*Consigne*
Dans l'extrait ci-dessous sur les événements météorologiques, quelle décision de télécom le Conseil cite-t-il comme celle où il a jugé nécessaire d'organiser une instance de suivi?

*Extrait du document*
+++++

Événements météorologiques (immobilisations et dépenses)

Positions des parties
  1. Bell Canada a indiqué que les tarifs d’accès temporaire aux services groupés FTTP proposés comprennent des coûts qui tiennent compte des conséquences inattendues d’événements météorologiques. Elle a argué que ces événements sont devenus courants ces dernières années et que ces répercussions devraient donc être incluses dans les tarifs proposés.
Analyse du Conseil
  1. Dans l’annexe 1 de la décision de télécom 2008-14, le Conseil a indiqué quelles dépenses devaient être considérées comme des dépenses irrécupérables et ne devaient donc pas être incluses dans les dépôts de la Phase II. Le Conseil estime que l’inclusion des « événements catastrophiques » visait à couvrir les événements météorologiques. Bien que la décision de télécom 2008-14 concerne strictement les dépenses et ne porte pas explicitement sur des questions liées aux immobilisations pour les activités non récurrentes, le Conseil estime que le même argument vaut pour les inclusions d’immobilisations.
  2. Le Conseil fait remarquer que Bell Canada a soulevé des arguments au sujet de l’inclusion de coûts que, dans la décision de télécom 2008-14, le Conseil avait déterminé comme devant être exclus. Dans la décision de télécom 2023-196, le Conseil a déterminé qu’il était important et nécessaire d’organiser une instance de suivi afin d’examiner et de déterminer si ses directives existantes étaient adéquates ou nécessitaient de nouvelles révisions. Comme l’inclusion de coûts liés aux événements imprévus équivaudrait à des changements à la politique du Conseil établie dans la décision de télécom 2008-14, le Conseil estime que cette instance future serait le forum approprié pour ce débat.
Conclusion
  1. Compte tenu de ce qui précède, le Conseil refuse provisoirement la demande de Bell Canada concernant l’inclusion de coûts pour des événements météorologiques dans les tarifs d’accès aux services FTTP.

Coûts non recouvrés

Positions des parties
  1. Bell Canada a proposé de recouvrer une partie des coûts initiaux et de développement non recouvrés liés à son service AHV de gros dégroupé (service large bande dégroupé [service LBD]) dans ses tarifs d’accès aux installations FTTP proposés.

+++++

(Entrées de données enregistrées)
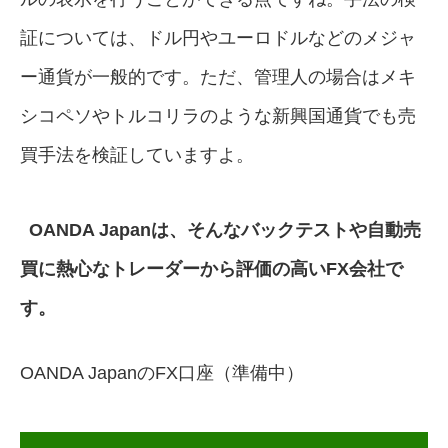
証については、ドル円やユーロドルなどのメジャ
ー通貨が一般的です。ただ、管理人の場合はメキ
シコペソやトルコリラのような新興国通貨でも売
買手法を検証していますよ。
OANDA Japanは、そんなバックテストや自動売
買に熱心なトレーダーから評価の高いFX会社で
す。
OANDA JapanのFX口座（準備中）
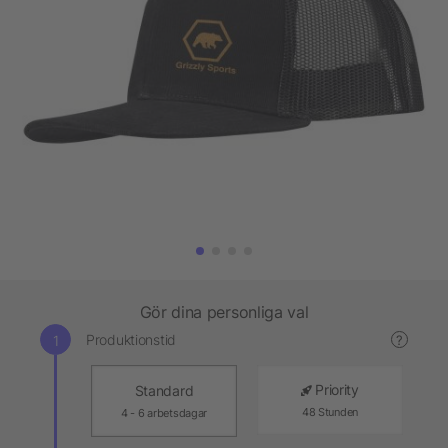
Gör dina personliga val
Produktionstid
?
Priority
Standard
48 Stunden
4 - 6 arbetsdagar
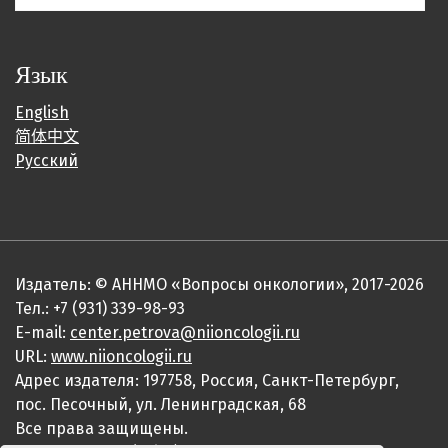
Язык
English
简体中文
Русский
Издатель: © АННМО «Вопросы онкологии», 2017-2026
Тел.: +7 (931) 339-98-93
E-mail:
center.petrova@niioncologii.ru
URL:
www.niioncologii.ru
Адрес издателя: 197758, Россия, Санкт-Петербург,
пос. Песочный, ул. Ленинградская, 68
Все права защищены.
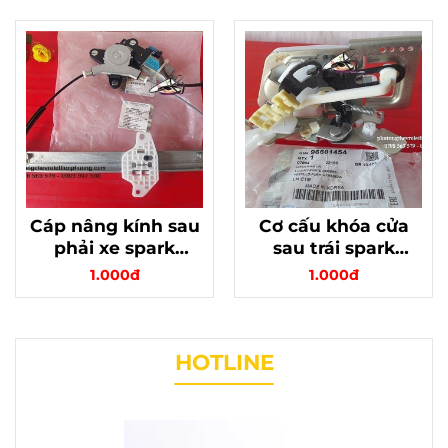
95394104
mã 96827737
Cáp nâng kính sau
Cơ cấu khóa cửa
phải xe spark
sau trái spark
m300 chính hãng
m200 matiz 3 phần
1.000đ
1.000đ
mã 95394105
cơ chính hãng
HOTLINE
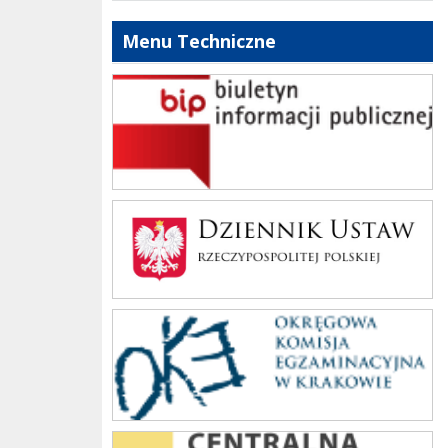
Menu Techniczne
bip szkoły
Dziennik Polski
oke_krakow
cke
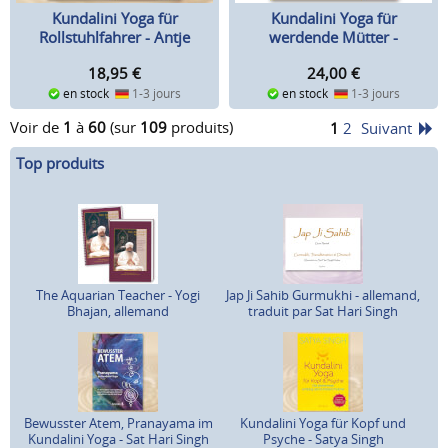
Kundalini Yoga für
Kundalini Yoga für
Rollstuhlfahrer - Antje
werdende Mütter -
Kuwert
Gurmukh
18,95
€
24,00
€
en stock
1-3 jours
en stock
1-3 jours
Voir de
1
à
60
(sur
109
produits)
1
2
Suivant
Top produits
The Aquarian Teacher - Yogi
Jap Ji Sahib Gurmukhi - allemand,
Bhajan, allemand
traduit par Sat Hari Singh
Bewusster Atem, Pranayama im
Kundalini Yoga für Kopf und
Kundalini Yoga - Sat Hari Singh
Psyche - Satya Singh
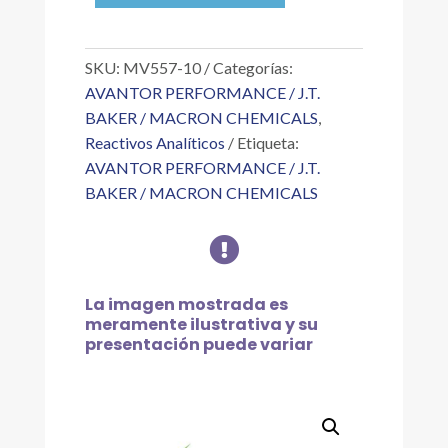
ULTIMAR
4L
cantidad
SKU:
MV557-10
Categorías:
AVANTOR PERFORMANCE / J.T.
BAKER / MACRON CHEMICALS
,
Reactivos Analíticos
Etiqueta:
AVANTOR PERFORMANCE / J.T.
BAKER / MACRON CHEMICALS

La imagen mostrada es
meramente ilustrativa y su
presentación puede variar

+++++

*Réponse finale*
La décision de télécom 2023-196.